Ce raisonnement s'applique aux conclusions que j'ai tirées au sujet des trois dernières conditions prévues au sous-alinéa 50(1)b)(iii) et je pourrais me prononcer sur ces trois conditions en fonction de cela uniquement. Même si je ne m'appuie pas sur la décision qui a été rendue dans l'affaire Jacques St-Onge Inc., les arguments que l'intimée a invoqués au sujet de ces trois dernières conditions ne me convainquent toujours pas.

[18]     Les arguments que l'intimée a soumis dans ses conclusions finales au sujet de ces trois dernières conditions sont les suivants :

[traduction]

Quant à la deuxième condition figurant au sous-alinéa 50(1)b)(iii), à savoir que ni la société ni une société qu'elle contrôle n'exploite d'entreprise :

La question de savoir si une entreprise a cessé d'être exploitée est une question de fait.

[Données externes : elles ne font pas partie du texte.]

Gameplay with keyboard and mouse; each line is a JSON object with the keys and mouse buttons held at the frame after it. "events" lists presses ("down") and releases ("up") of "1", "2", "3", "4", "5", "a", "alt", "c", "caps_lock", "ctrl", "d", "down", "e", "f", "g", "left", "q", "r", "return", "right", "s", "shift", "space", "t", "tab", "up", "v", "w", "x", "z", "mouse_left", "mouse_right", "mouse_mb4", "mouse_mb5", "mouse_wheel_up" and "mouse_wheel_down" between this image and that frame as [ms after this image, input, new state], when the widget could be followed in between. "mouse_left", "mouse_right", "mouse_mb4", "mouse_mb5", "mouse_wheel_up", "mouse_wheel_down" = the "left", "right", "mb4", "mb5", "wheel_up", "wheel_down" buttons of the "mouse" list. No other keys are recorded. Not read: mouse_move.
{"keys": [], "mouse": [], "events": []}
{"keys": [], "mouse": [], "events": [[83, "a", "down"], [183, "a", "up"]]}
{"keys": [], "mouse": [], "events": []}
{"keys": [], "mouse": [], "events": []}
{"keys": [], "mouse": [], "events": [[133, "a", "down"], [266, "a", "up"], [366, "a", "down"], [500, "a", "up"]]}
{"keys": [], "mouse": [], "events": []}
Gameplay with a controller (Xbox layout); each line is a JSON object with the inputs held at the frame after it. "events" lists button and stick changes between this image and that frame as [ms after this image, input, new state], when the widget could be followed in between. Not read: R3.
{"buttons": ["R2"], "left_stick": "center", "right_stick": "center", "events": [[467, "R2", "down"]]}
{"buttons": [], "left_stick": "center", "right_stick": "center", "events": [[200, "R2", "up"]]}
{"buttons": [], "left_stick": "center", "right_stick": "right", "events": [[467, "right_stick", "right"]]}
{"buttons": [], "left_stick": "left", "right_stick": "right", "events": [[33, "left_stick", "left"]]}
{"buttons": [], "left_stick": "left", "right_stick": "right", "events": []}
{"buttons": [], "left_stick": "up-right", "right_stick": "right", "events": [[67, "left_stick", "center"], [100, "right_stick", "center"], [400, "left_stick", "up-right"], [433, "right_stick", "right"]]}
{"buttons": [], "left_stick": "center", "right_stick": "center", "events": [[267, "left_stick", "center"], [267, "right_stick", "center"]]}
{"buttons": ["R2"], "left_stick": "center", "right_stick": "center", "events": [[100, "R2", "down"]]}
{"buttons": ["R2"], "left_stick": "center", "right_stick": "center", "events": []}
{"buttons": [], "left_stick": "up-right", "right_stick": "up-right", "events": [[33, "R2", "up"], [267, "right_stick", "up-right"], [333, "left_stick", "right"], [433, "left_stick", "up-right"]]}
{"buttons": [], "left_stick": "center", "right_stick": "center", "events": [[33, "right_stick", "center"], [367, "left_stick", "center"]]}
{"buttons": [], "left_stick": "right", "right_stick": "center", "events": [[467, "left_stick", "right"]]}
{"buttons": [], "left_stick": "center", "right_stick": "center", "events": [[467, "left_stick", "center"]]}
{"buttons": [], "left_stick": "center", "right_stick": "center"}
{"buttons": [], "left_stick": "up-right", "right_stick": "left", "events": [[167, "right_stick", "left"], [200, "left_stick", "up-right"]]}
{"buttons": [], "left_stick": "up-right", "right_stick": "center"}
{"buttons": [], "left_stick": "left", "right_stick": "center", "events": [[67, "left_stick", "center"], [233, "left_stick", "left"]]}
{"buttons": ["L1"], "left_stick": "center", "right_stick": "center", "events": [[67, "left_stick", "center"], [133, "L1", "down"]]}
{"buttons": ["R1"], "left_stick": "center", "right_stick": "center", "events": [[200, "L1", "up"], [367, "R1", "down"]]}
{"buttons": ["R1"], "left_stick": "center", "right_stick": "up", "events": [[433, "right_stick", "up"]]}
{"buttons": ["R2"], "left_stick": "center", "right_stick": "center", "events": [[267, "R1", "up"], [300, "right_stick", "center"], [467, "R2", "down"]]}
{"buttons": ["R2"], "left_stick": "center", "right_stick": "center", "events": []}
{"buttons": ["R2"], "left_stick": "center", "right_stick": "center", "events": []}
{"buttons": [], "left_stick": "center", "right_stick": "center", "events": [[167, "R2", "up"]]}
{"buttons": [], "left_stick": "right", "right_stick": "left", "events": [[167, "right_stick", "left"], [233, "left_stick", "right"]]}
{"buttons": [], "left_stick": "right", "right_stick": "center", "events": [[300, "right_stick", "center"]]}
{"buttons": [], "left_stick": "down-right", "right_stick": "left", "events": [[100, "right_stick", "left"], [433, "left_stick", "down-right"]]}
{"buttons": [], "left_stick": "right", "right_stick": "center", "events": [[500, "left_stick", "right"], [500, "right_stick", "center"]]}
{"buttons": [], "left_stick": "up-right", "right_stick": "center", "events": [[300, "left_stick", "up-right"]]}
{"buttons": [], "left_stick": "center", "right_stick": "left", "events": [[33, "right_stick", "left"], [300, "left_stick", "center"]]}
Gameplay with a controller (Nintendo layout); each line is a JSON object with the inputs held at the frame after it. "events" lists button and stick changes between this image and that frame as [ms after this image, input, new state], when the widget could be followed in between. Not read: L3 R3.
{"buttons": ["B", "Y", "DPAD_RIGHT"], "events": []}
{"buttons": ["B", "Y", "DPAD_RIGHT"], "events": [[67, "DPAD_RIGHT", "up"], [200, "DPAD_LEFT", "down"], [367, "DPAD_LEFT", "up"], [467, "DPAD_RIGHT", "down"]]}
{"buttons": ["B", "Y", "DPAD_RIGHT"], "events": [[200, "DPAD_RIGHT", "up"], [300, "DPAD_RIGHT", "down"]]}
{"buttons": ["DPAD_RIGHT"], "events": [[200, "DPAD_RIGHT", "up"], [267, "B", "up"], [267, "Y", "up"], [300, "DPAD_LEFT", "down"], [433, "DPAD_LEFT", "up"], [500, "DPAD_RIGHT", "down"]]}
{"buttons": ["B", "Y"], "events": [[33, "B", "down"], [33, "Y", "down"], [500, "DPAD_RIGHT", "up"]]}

La preuve révélait qu'au mois de décembre 1999, Edward Securities, ainsi que l'appelant et M. Edwards, l'autre actionnaire, étaient encore inscrits auprès de la Commission des valeurs mobilières.

L'état financier du mois de février 1999, pièce R-1, indiquait un revenu net de 2 839 $. De plus, selon le bilan du mois de décembre 1999, pièce R-2, les comptes créditeurs avaient augmenté d'un montant de 1 923 $ depuis le mois de février, ce qui indiquait une certaine activité. Il est donc soutenu que l'appelant n'a pas démontré qu'Edward Securities avait cessé d'exploiter son entreprise.

Quant à la troisième condition, à savoir que la valeur de l'action est nulle, l'appelant n'a pas présenté de preuve directe sur ce point. Toutefois, l'état financier, pièce R-1, et le bilan, pièce R-2, montrent de fait que les capitaux propres avaient augmenté du mois de février au mois de décembre 1999; ces deux documents établissent donc, à première vue, qu'au mois de décembre 1999, la valeur de l'action n'était pas nulle.

Quant à la dernière condition qui est énoncée au sous-alinéa 50(1)b)(iii), il est raisonnable de s'attendre à ce que la société soit dissoute ou liquidée et ne commence pas à exploiter une entreprise.

Ici encore, l'appelant a témoigné qu'il croyait que la société serait dissoute ou liquidée à un moment donné. Il n'a pas présenté d'autre élément de preuve.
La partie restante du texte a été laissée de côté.